Sunday, November 22, 2015

Elegant Clean Energy Haiku VIII: Quantum Leap Haiku Illustration


Himeji Castle
t-shirt serigraph

This t-shirt I bought in Japan has a silk-screened design that is either the Japanese characters spelling out the words ‘Himeji Castle’ or a 17-shape haiga painting of the castle. Or both. I haven’t yet finished any of the paintings I started while I was in Japan, so I’ve added this design and the following quotations about haiku and haiga to the series of blog posts on Elegant Clean Energy Haiku I started on July 29 

“Both haiku and haiga translate nature through an artistic language with spiritual immediacy and selfless skill. This is achieved through Zen-like training in contemplation and technique. When the artist has reached the state of wu hsin (no-mind), a plane of mental relaxation and manual dexterity, Tao* can then take control and work through the artist’s hand and eye.
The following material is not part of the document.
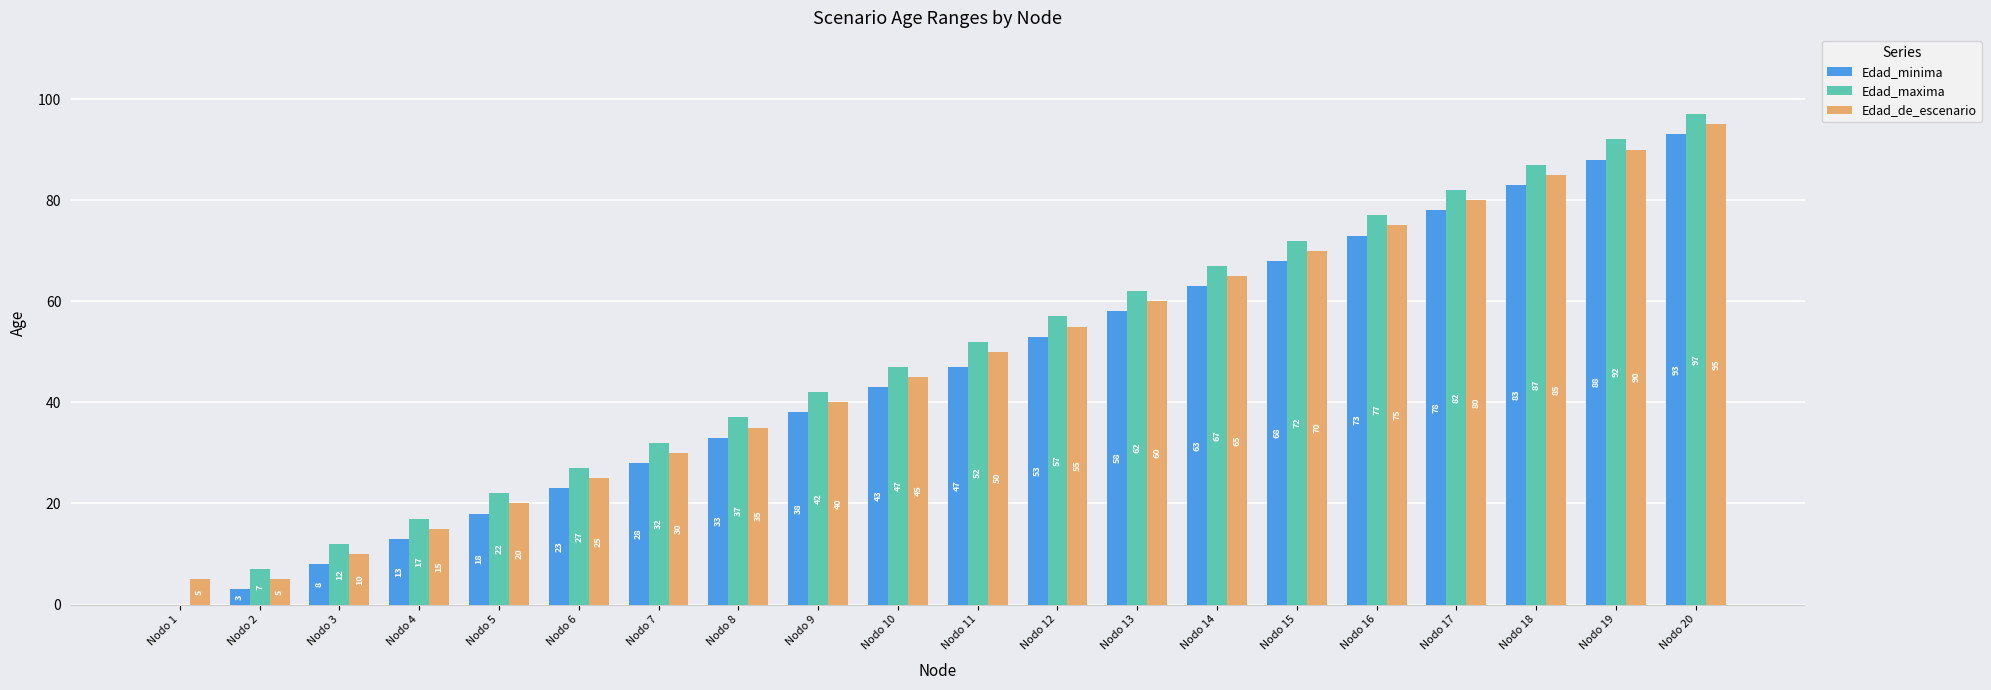

At which label is Edad_maxima closest to 48?

Nodo 10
This superconscious state is not to be confused with the subconscious swamp in which the surrealists find themselves.”  – On Haiku and Haiga: an essay, by Harold Stewart
 * Tao is a ‘path’ or process rather than a theory – a term used as a convention to refer to something that otherwise cannot be discussed in words.

“Haiku poet and haiga artist alike endeavored to eliminate every superfluous element and to attain an austere beauty, akin to that of abstract art...”  – Haiku Painting, by Leon Zolbrod

When the haiku writer and illustrator is a computer app, these essentially heuristic processes are going to have to be more algorithmic – well, totally algorithmic actually.  It should be possible to get around this apparent contradiction in terms through the provision for some manual input by the user.